■ About this exercise ■
Only the lines below starting at the one that contains "fx=769.1 fy=769.1 cx=383.6" and ending at the one that contains "What is visible at (750, 368)?" are to be reproduced, exactly and with both ends kept.

■ Dataset records ■
- - - -

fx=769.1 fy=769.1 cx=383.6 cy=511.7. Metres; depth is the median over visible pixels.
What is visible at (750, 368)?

- - - -

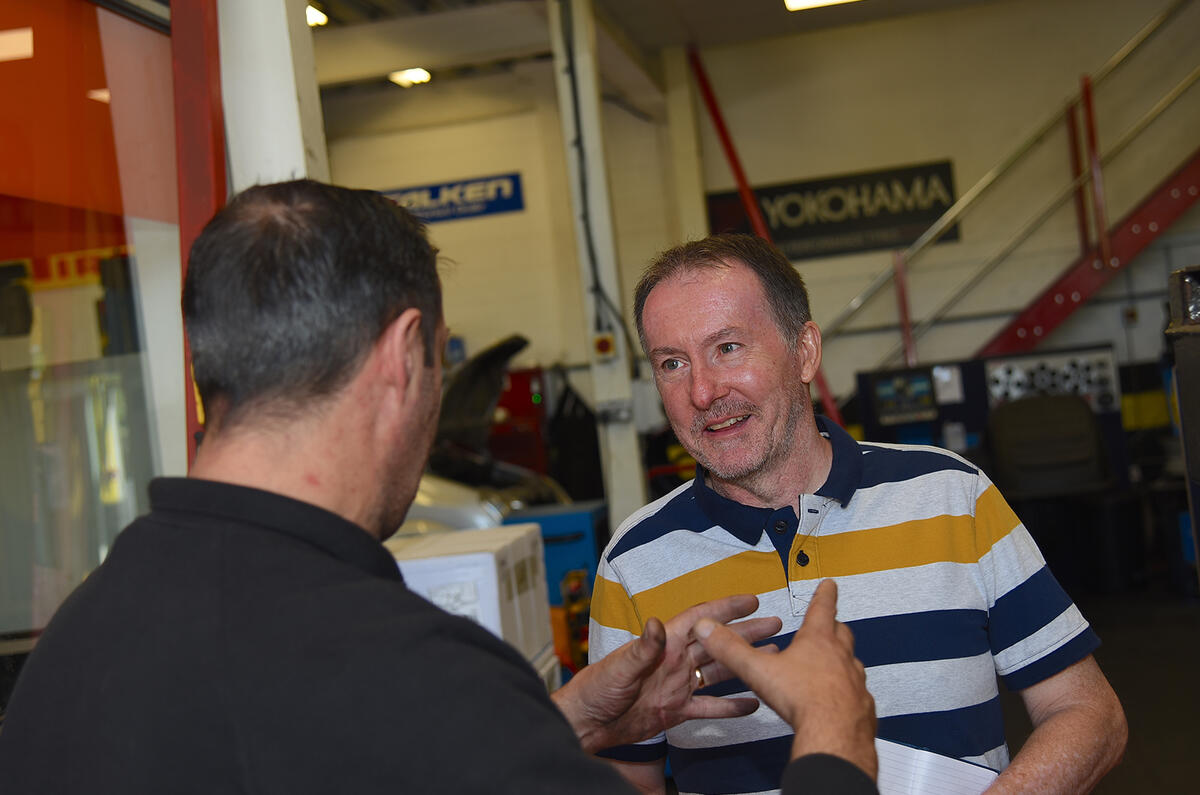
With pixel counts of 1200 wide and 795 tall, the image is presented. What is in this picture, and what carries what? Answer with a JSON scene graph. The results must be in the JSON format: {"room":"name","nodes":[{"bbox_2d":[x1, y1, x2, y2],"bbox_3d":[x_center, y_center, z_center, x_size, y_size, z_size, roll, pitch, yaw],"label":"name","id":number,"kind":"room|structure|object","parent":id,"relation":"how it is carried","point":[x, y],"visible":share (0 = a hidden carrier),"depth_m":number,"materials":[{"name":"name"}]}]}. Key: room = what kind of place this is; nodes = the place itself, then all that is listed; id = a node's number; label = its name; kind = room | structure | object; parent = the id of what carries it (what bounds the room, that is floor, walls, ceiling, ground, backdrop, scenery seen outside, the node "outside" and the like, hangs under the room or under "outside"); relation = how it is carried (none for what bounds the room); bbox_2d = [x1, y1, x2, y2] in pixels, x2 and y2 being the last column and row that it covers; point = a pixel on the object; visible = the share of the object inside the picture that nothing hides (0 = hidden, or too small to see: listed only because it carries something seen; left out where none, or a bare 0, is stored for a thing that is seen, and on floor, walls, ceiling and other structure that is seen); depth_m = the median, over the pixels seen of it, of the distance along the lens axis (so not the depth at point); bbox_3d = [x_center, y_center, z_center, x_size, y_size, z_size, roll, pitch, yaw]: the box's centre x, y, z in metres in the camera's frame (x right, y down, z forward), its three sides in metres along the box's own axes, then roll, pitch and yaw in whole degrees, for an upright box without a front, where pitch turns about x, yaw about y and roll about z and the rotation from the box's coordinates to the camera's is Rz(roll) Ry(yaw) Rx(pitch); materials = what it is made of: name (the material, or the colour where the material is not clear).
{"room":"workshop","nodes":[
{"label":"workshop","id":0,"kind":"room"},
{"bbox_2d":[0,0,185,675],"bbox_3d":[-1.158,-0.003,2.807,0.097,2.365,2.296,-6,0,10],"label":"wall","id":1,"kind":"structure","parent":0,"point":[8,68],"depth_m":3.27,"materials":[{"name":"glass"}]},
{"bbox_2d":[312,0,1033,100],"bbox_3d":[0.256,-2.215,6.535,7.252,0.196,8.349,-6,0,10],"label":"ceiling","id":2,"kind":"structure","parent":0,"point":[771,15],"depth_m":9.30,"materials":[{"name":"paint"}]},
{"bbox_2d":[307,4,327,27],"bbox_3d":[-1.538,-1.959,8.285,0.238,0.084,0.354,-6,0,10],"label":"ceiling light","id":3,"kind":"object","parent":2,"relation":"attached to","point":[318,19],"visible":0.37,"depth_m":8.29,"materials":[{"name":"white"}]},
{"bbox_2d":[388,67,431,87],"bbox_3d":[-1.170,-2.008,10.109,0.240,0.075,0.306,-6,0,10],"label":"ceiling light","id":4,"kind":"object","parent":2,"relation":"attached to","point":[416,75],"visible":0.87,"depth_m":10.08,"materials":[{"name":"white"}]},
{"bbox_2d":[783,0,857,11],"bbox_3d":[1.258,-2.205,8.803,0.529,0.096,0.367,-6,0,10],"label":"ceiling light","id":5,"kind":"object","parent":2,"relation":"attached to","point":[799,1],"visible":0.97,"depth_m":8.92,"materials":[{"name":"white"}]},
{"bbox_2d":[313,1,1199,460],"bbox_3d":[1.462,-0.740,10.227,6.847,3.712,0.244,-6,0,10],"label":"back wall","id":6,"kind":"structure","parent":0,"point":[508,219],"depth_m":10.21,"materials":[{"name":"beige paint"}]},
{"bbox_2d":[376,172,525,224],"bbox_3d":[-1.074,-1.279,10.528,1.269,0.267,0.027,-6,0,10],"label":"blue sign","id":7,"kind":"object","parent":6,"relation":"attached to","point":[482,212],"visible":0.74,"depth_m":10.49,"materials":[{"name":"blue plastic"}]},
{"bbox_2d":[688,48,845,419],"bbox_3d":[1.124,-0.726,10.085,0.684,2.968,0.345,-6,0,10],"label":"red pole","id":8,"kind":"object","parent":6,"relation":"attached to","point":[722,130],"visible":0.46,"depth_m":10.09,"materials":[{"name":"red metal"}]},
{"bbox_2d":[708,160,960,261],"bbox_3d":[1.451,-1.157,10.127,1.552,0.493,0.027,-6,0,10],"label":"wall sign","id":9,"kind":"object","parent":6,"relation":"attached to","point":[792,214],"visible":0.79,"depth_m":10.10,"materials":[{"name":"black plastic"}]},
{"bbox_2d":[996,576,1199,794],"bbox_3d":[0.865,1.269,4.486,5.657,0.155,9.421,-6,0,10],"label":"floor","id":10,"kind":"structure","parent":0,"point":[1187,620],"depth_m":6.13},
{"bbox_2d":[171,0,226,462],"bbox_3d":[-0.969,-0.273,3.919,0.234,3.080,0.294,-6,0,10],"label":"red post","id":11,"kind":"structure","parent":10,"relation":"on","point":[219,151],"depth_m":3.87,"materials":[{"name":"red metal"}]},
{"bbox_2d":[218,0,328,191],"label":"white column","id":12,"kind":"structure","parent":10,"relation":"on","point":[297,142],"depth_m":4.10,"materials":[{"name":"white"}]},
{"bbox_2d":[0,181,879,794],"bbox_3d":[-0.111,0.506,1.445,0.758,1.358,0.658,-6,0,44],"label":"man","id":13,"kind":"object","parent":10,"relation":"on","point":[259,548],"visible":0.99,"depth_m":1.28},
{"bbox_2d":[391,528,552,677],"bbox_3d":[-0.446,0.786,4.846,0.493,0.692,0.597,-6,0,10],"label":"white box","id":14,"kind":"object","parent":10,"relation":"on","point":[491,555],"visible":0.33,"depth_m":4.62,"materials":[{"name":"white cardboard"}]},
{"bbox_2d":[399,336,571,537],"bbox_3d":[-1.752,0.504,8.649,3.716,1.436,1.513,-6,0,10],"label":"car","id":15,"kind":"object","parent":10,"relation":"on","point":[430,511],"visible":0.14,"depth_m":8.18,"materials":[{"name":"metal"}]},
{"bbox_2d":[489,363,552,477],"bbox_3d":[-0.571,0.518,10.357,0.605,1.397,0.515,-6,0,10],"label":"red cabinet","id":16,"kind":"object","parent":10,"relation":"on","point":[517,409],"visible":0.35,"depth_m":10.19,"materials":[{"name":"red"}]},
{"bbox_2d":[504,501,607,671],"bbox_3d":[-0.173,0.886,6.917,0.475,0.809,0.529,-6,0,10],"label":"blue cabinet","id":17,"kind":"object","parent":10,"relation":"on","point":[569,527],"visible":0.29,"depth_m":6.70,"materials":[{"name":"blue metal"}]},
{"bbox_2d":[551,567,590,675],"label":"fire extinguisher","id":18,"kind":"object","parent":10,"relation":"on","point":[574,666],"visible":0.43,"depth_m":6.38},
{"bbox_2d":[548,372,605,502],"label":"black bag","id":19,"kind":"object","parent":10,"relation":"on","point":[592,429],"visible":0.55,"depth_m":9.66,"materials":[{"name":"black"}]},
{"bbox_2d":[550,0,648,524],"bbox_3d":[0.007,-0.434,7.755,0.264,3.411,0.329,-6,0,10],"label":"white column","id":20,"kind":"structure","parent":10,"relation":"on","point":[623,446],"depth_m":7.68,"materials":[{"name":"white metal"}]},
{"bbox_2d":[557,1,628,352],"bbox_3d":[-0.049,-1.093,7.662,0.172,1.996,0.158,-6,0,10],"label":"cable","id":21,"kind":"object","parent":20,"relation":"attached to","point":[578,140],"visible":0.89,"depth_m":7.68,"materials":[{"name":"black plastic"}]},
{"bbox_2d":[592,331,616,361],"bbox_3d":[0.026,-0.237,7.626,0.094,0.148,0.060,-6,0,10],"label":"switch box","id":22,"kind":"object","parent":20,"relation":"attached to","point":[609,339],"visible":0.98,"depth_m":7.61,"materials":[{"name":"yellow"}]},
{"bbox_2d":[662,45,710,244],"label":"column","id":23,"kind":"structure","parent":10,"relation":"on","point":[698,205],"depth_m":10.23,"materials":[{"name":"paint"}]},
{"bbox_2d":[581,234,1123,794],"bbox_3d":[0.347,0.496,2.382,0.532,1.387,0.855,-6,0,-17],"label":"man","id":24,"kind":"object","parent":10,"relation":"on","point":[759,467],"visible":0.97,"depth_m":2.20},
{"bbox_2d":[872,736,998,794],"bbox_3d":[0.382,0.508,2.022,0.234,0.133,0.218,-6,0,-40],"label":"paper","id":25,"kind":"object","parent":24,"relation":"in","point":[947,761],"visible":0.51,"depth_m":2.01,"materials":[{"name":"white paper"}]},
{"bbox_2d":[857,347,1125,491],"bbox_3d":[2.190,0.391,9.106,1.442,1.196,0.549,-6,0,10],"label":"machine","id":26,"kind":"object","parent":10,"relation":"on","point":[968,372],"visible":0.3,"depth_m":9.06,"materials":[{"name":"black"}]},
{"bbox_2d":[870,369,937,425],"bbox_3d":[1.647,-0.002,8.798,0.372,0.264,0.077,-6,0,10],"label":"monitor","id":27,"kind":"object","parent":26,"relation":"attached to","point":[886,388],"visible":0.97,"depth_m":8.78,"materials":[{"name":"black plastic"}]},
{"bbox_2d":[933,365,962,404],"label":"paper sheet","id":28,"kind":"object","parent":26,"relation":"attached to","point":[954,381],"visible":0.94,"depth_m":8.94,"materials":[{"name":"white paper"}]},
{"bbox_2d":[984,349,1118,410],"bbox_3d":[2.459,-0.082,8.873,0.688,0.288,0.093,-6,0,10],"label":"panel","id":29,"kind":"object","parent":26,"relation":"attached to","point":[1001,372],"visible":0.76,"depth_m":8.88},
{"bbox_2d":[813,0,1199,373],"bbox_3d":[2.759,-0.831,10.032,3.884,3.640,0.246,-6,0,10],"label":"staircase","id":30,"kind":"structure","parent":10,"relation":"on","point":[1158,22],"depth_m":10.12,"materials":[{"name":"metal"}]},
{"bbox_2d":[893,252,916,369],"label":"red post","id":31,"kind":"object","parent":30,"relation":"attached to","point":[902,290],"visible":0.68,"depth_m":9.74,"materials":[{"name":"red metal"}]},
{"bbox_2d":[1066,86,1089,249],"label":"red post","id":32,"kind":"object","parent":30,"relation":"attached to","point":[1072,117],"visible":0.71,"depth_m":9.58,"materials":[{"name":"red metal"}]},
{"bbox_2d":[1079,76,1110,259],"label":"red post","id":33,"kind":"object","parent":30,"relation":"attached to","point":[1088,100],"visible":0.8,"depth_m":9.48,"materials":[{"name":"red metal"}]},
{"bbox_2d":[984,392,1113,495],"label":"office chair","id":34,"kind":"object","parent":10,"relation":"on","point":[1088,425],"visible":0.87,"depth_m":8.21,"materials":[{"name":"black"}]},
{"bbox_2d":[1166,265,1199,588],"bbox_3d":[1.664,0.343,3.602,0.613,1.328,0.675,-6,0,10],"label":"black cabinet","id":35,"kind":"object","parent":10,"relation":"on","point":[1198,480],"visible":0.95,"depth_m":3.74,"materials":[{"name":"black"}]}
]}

- - - -

■ Answer area ■
fx=769.1 fy=769.1 cx=383.6 cy=511.7. Metres; depth is the median over visible pixels.
What is visible at (750, 368)?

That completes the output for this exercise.